## What you are asked to do
Copy down every line of the data that follows exactly. Omit the pictures.

## Information provided

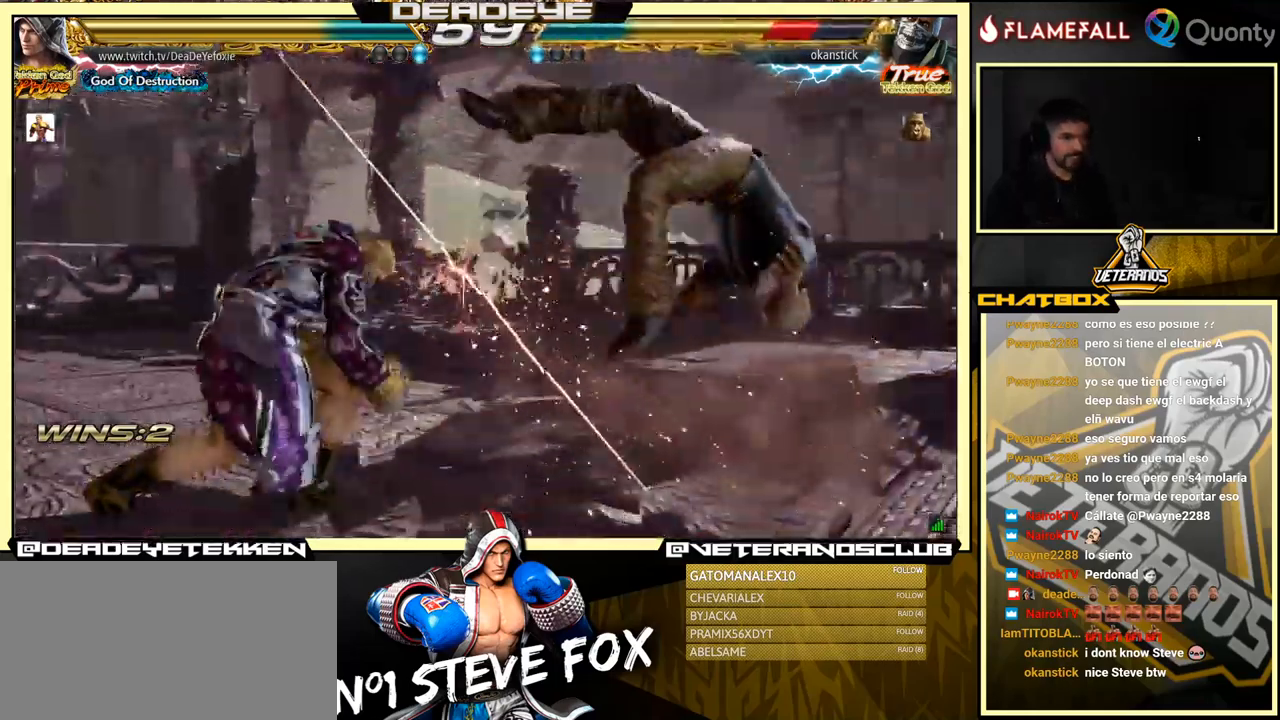
{"buttons": ["SQUARE"], "left_stick": "center", "events": [[83, "left_stick", "right"], [133, "CROSS", "down"], [233, "CROSS", "up"], [283, "SQUARE", "down"], [416, "left_stick", "center"]]}
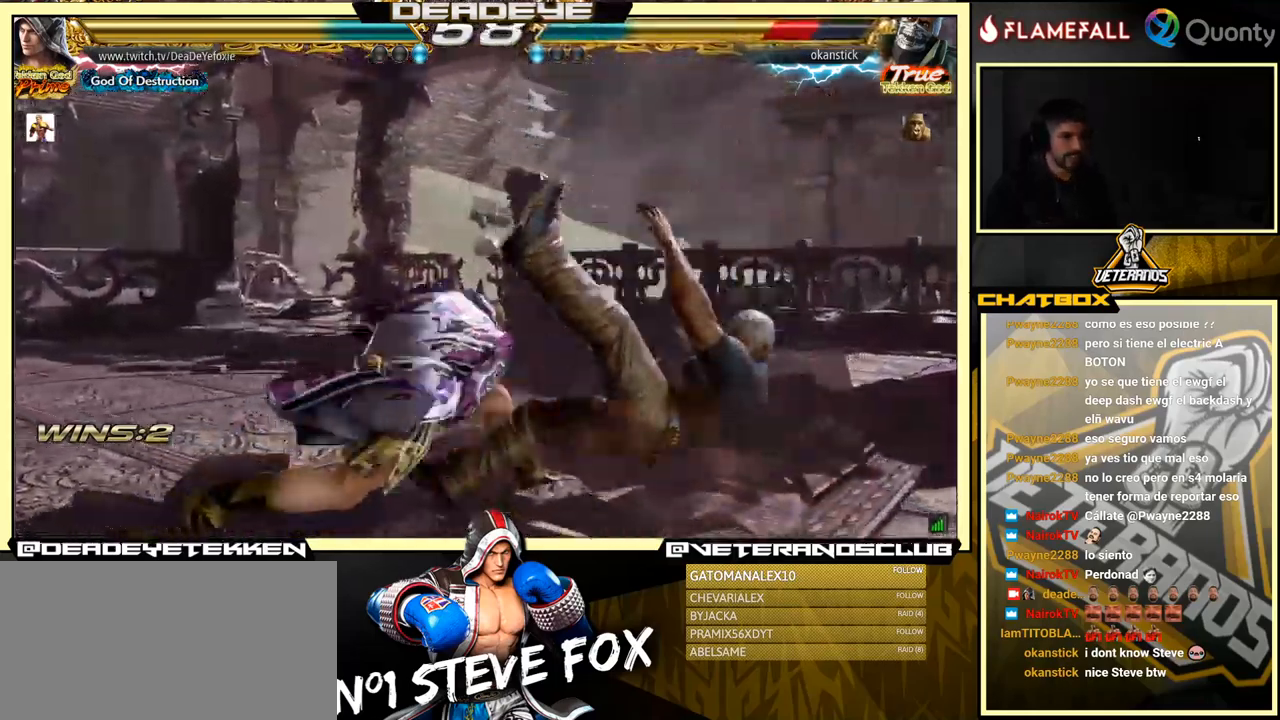
{"buttons": [], "left_stick": "down-right", "events": [[133, "SQUARE", "up"], [483, "left_stick", "down-right"]]}
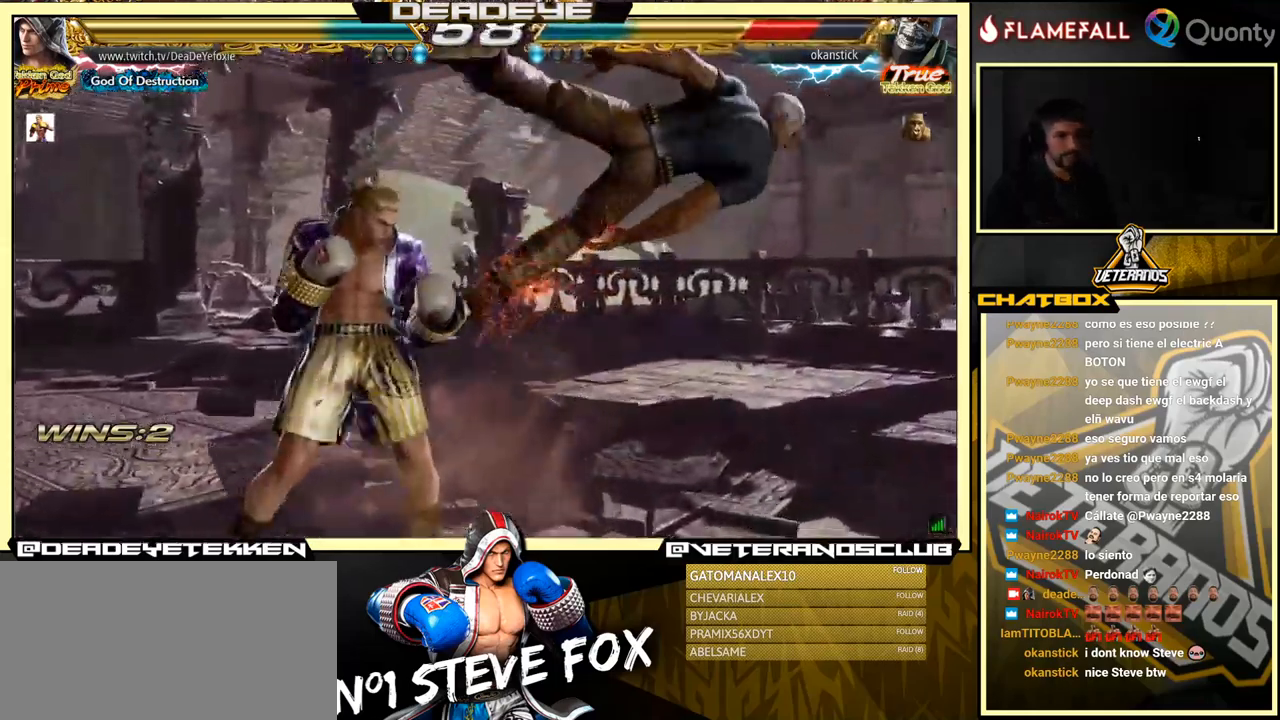
{"buttons": [], "left_stick": "left", "events": [[16, "SQUARE", "down"], [100, "SQUARE", "up"], [133, "TRIANGLE", "down"], [200, "TRIANGLE", "up"], [233, "SQUARE", "down"], [233, "left_stick", "left"], [250, "SQUARE", "up"], [316, "SQUARE", "down"], [383, "SQUARE", "up"], [416, "SQUARE", "down"], [433, "SQUARE", "up"]]}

## Your response
{"buttons": ["SQUARE"], "left_stick": "center", "events": [[83, "left_stick", "right"], [133, "CROSS", "down"], [233, "CROSS", "up"], [283, "SQUARE", "down"], [416, "left_stick", "center"]]}
{"buttons": [], "left_stick": "down-right", "events": [[133, "SQUARE", "up"], [483, "left_stick", "down-right"]]}
{"buttons": [], "left_stick": "left", "events": [[16, "SQUARE", "down"], [100, "SQUARE", "up"], [133, "TRIANGLE", "down"], [200, "TRIANGLE", "up"], [233, "SQUARE", "down"], [233, "left_stick", "left"], [250, "SQUARE", "up"], [316, "SQUARE", "down"], [383, "SQUARE", "up"], [416, "SQUARE", "down"], [433, "SQUARE", "up"]]}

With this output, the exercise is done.